Every emergency situation is different. Playing it by ear is to be expected. Feeling lost and fumbling around is also normal. At the same time, some things are necessary:

  • Ask questions and look for medical alerts the adult might be wearing (chain necklace, wristband, etc.)
  • Ask followup questions.
  • Don’t stop asking questions because I or anyone else gets uncomfortable.
  • Ask about alcohol, drugs, pain killers and other prescription drugs. What, when, on an empty stomach?
  • When did you last eat and drink, and what?
  • Determine whether I need to call the emergency number or a family doctor. If so, do it as a concerned friend, neighbor or passerby.
  • Don’t give in to the adult or child’s insistence that I take or not take a certain course of action.
  • Do what I need to do to be safe myself.

What about the child?
It’s normal to focus on the adult. The child, however, also needs emergency care from me. Stay connected to the child. Reassure him or her that asking for help, and cooperating to get help is the right thing to do. Comfort him or her and don’t tell the child to stop crying or shaking. Let the child know I’m there to help.

At the same time,

  • Avoid telling the child everything will be all right. I don’t know that.
  • Tell the child more than once how glad I am that he or she was worried and asked for help.
  • Tell the child I know you’re embarrassed right now. It’s appropriate to be embarrassed when you’re out of control.
  • Tell the child it’s OK to ask me for help at any time, day or night, and make sure he or she knows how to reach me and vice versa.
  • Don’t leave the child alone with the parent or caretaker until the immediate crisis is over.
  • Ensure the immediate safety of the child. Ask the child what would feel safe to him or her. Don’t assume I already know the answer. Do what I can to accommodate the child’s needs. I might sit on the porch with him or her until help comes. I might agree to keep the child overnight.

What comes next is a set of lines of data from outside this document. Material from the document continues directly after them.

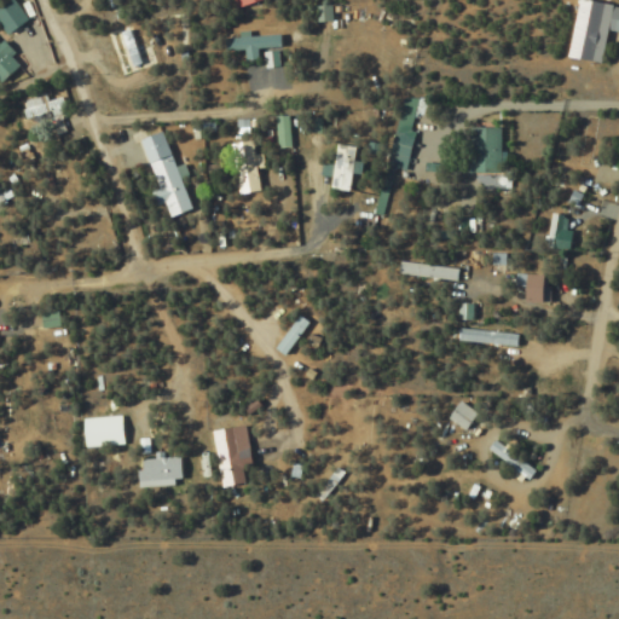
[(607,3),(591,0),(580,0),(572,57),(596,61),(607,3)]
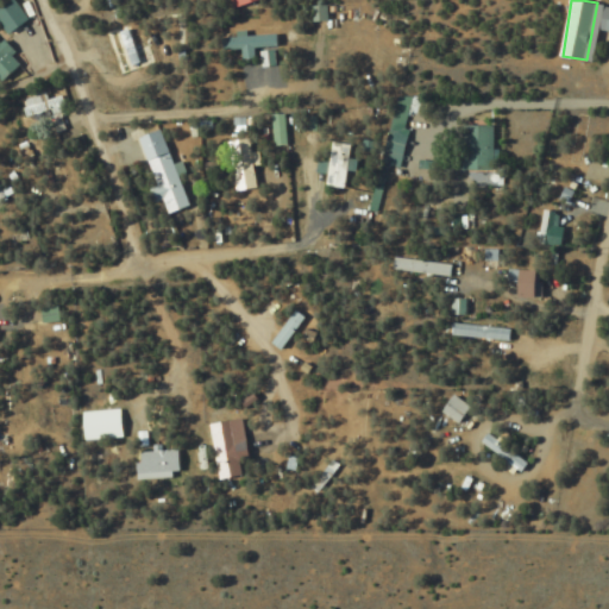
[(123,74),(145,67),(131,25),(108,33),(123,74)]
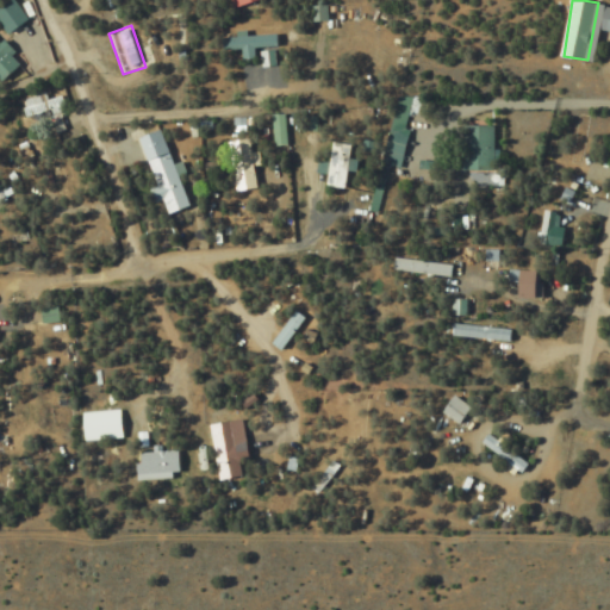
[(243,49),(243,58),(257,57),(257,47),(280,47),(280,36),(223,36),(224,49),(243,49)]
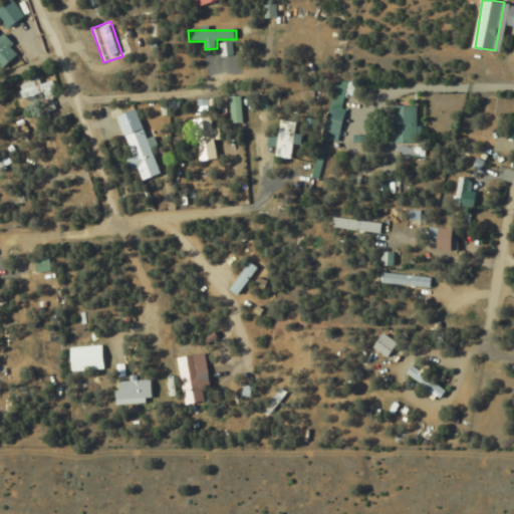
[(53,80),(43,84),(41,78),(21,85),(25,98),(56,88),(53,80)]
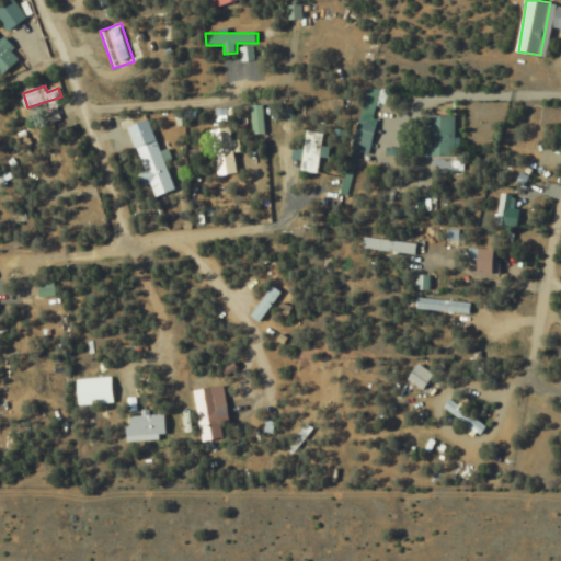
[(250,105),(250,134),(264,134),(264,105),(250,105)]
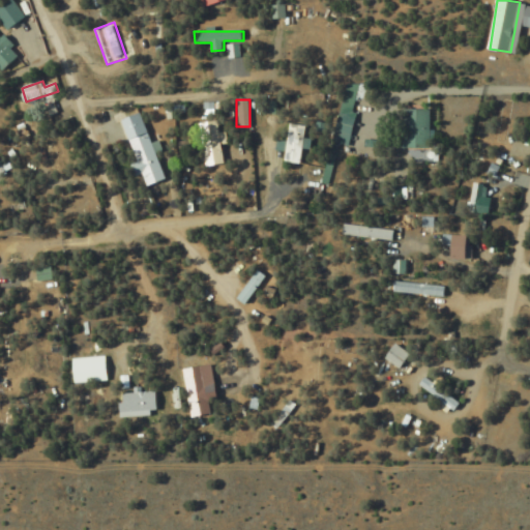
[(48,115),(57,112),(53,100),(43,104),(48,115)]
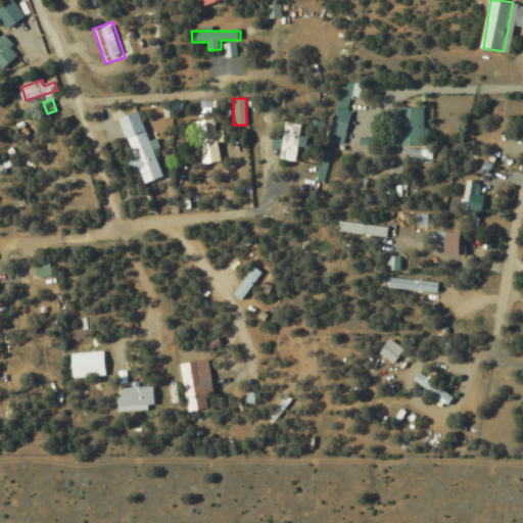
[(401,145),(424,145),(424,107),(401,107),(401,145)]
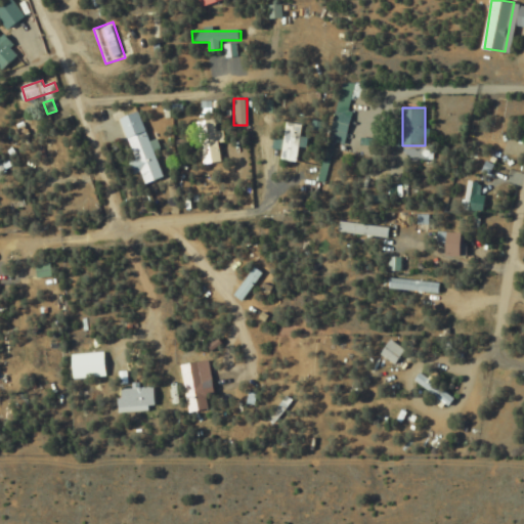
[(165,177),(139,111),(120,119),(145,184),(165,177)]
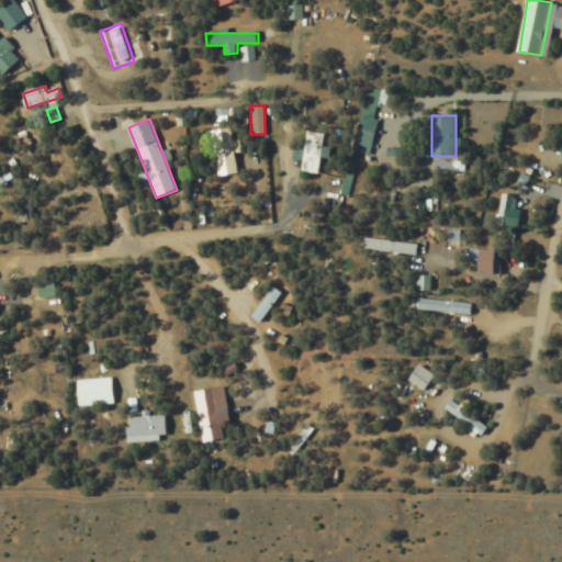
[(210,132),(216,177),(238,173),(233,128),(210,132)]
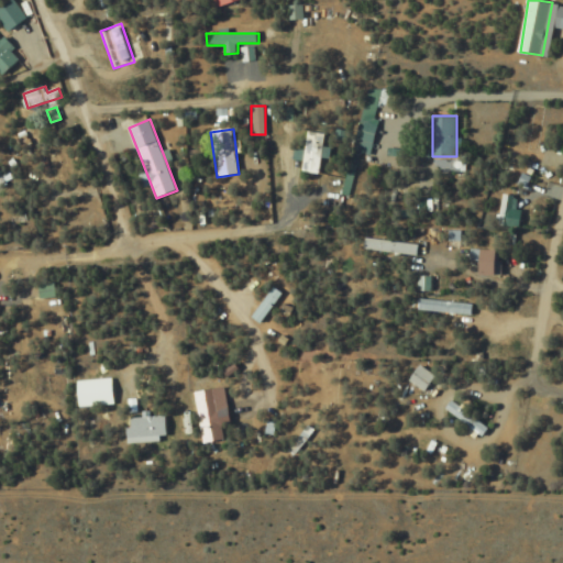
[(321,173),(323,132),(305,131),(302,172),(321,173)]
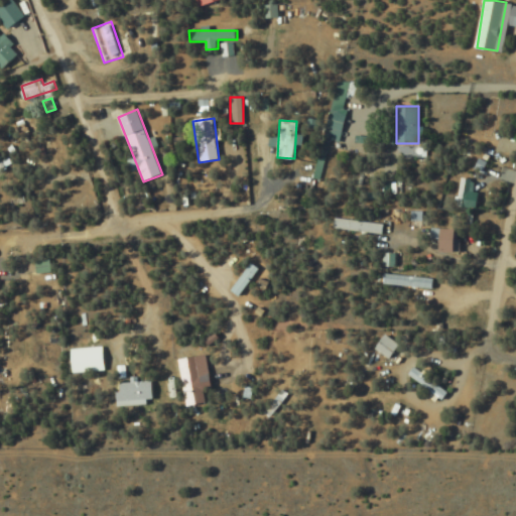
[(458,205),(465,207),(470,180),(462,178),(458,205)]
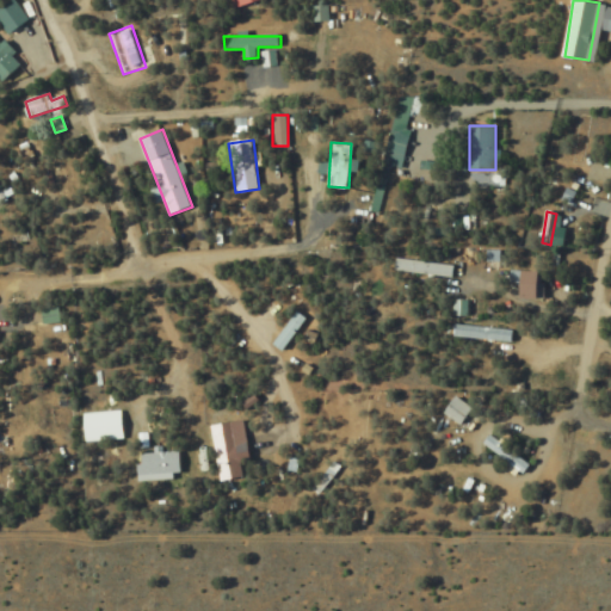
[(394,271),(455,276),(456,264),(395,259),(394,271)]
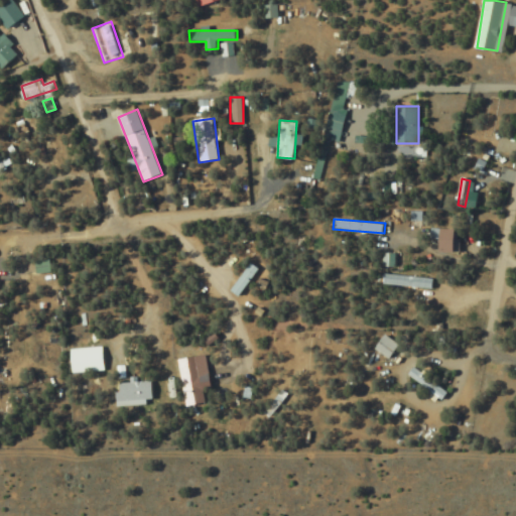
[(460,229),(440,229),(440,252),(460,252),(460,229)]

Talk with a trusted person about what happened, and what I might do differently next time.

Talk with the adult afterwards. Tell him or her what I saw and experienced, how dangerous it was for the adult and any children involved, what I’ll do if it happens again, and how devastating that could be for everyone involved.

Offer to give the adult the names and numbers of people or organizations that might be able to help in any way.

And say this to myself:  “Elouise, it’s wonderful that you and D stepped up—especially for the child. Every child needs at least one witness to what’s going on.”

No child deserves to feel isolated and scared. I know exactly what this feels like, as do many of you, my dear Readers.

Let’s do it for the sake of the child.